Desde el principio escuché hablar de un gran acontecimiento que se iba a producir la Nochebuena, el día 24 de diciembre. Supe que llegaría un maravilloso niño llamado Jesús y que venía para ser nuestro amigo, para enseñarnos el “camino” de la vida, para estar siempre cerca, para querernos y ayudarnos.

Que llegaba pobre y sencillo a un pesebre, junto a una mula y un buey. Que tenía unos padres extraordinarios, únicos, que le cuidarían y le protegerían siempre. Era tan importante que también era hijo de Dios y quería que nos diéramos cuenta de que también los hombres son todos hijos de Dios y deben vivir para merecerlo y corresponder a ese gran regalo. Aunque solo éramos velas, sentíamos que el mensaje también era para nosotras…

Durante el mes de diciembre en la Iglesia había conciertos -con sus ensayos previos-, Adoraciones, Rosarios, conferencias…etc. Era un mes apasionante. Las cuatro tuvimos esa gran suerte porque hay velas que pasan su vida tristes, solas y aburridas. Y yo fui la que lo aproveché más tiempo que las otras tres velas.

Escuché que teníamos que preparar nuestro corazón y nuestra alma para la llegada del Niño, igual que su madre preparaba todas las cosas necesarias para recibirle porque llegaba para todos.

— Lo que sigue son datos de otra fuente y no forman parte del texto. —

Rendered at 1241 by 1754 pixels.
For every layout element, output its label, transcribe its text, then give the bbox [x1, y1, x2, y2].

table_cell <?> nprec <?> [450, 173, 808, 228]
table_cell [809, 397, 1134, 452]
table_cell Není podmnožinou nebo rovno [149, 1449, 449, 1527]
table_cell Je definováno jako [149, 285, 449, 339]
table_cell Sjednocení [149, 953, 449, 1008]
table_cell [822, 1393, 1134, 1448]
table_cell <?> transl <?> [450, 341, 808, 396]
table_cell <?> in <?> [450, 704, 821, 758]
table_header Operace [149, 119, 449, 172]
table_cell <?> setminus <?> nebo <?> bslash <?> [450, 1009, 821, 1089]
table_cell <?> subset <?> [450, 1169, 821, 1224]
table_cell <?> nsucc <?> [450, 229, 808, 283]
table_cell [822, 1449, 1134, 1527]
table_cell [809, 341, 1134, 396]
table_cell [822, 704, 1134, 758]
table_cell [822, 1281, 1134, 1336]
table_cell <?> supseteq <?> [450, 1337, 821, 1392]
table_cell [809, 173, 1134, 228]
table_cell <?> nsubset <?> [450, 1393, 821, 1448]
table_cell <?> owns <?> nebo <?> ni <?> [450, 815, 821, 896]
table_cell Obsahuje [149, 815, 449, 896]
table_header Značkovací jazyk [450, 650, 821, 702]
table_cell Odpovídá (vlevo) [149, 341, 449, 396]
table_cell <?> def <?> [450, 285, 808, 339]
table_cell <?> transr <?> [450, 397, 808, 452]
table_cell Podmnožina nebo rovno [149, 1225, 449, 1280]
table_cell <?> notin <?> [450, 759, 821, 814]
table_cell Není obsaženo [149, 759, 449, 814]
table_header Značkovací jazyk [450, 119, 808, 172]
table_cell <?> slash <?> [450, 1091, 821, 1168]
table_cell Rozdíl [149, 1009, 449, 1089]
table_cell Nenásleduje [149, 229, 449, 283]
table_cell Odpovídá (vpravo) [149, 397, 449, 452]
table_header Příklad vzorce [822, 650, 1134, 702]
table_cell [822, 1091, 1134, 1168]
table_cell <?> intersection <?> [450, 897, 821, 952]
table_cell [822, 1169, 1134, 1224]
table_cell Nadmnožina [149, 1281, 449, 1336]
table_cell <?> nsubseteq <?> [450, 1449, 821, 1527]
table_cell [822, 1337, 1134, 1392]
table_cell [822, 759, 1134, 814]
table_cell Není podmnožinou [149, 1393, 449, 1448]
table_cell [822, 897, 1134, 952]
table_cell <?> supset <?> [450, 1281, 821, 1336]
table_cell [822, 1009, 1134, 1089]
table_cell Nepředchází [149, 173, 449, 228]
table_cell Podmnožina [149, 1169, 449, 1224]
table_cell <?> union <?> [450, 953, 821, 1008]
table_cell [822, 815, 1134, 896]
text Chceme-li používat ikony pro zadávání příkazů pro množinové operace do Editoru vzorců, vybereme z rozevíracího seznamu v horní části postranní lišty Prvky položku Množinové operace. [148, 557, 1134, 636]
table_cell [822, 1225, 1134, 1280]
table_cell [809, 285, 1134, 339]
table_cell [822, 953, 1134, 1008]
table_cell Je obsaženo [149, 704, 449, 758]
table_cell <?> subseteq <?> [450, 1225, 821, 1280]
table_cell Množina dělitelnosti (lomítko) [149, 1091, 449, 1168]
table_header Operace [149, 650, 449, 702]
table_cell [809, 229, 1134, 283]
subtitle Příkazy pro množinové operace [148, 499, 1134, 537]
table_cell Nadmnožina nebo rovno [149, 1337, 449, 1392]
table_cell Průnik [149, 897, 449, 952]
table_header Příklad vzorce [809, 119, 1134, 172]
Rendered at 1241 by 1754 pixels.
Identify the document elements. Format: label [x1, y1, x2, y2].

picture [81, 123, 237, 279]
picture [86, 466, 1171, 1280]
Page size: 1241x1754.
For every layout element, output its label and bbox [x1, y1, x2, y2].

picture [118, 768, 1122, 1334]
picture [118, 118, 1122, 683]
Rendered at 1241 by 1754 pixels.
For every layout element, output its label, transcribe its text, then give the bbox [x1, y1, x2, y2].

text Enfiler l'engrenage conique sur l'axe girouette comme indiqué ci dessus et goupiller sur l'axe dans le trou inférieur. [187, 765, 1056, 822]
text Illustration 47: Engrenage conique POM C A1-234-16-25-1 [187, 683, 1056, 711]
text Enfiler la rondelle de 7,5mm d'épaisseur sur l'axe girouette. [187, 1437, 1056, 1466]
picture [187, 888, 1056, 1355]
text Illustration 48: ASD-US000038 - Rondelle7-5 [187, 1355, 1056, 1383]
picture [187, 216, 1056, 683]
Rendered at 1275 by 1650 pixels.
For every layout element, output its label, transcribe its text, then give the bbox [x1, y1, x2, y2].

Y al escuchar “todos” me sentí incluida porque las velas también pensamos, queremos, nos alegramos… En fin que tenemos nuestro corazón y nuestros sentimientos. Para eso tenemos la llama, para dar calor y cariño.

Seguimos escuchando más cosas de ese Niño, que según iba creciendo, crecía en sabiduría y se hacía amigo de los pescadores, de los pobres y de los enfermos. Que le gustaban mucho los otros niños y quería que les dejasen acercarse a Él. Oímos hablar del buen pastor para la oveja perdida, del buen samaritano, del sembrador, del hijo pródigo, el rico Epulón y el pobre Lázaro, hacer crecer los talentos, curar a los enfermos.

Nos fascinaba todo. Empezó a parecernos un sueño poder verle, conocerle, mirar su cara y entrar en su sonrisa. Pero éramos realistas. No teníamos mucha vida por delante. Nos íbamos “consumiendo” mientras acompañábamos a todo el mundo a preparase para la Navidad.

Las velas tenemos una maravillosa vida, entre músicas, cánticos, rezos, Misas y otras muchas devociones, pero tenemos una vida breve. El final de esa vida llega cuando la cera acaba de consumirse y no queda nada de nosotros, nada o casi nada….

Con esta ilusión, este temor y esta pena, sucedió que un día, cerca del 24, estaba la Iglesia vacía y todavía lucíamos y estábamos encendidas. Vimos desde el altar cómo al fondo se abría sigilosamente la puerta de la Iglesia y entraba una luz inmensa que llegaba a todos los rincones, y sonaba una música celestial muy dulce. Por el pasillo central apareció una bella joven, era casi una niña, con un vestido blanco y un pequeño manto azul celeste sobre la cabeza, con una preciosa cara, radiante, sonriente, luminosa y plácida.

Caminaba muy despacio hacia la Corona de Adviento que formábamos las cuatro velas. Cuando ya estaba cerca vimos que tenía un niño en los brazos envuelto en una toquilla, y que ese niño era EL NIÑO, el que nos había cautivado, el que nos había seducido. Ella se lo acercaba a su corazón donde recibía todo el amor de la más maravillosa madre que ha existido nunca.

Lo acercó a nosotras y nos mostró entonces a su Divino Hijo y con una sonrisa nos dijo:

-Aquí está Jesús, quiero que lo veáis vosotras las primeras, antes que nadie, pues vosotras os habéis preparado intensamente, profundamente para recibirle con toda la ilusión, con todo el calor, con toda la alegría y el amor del mundo.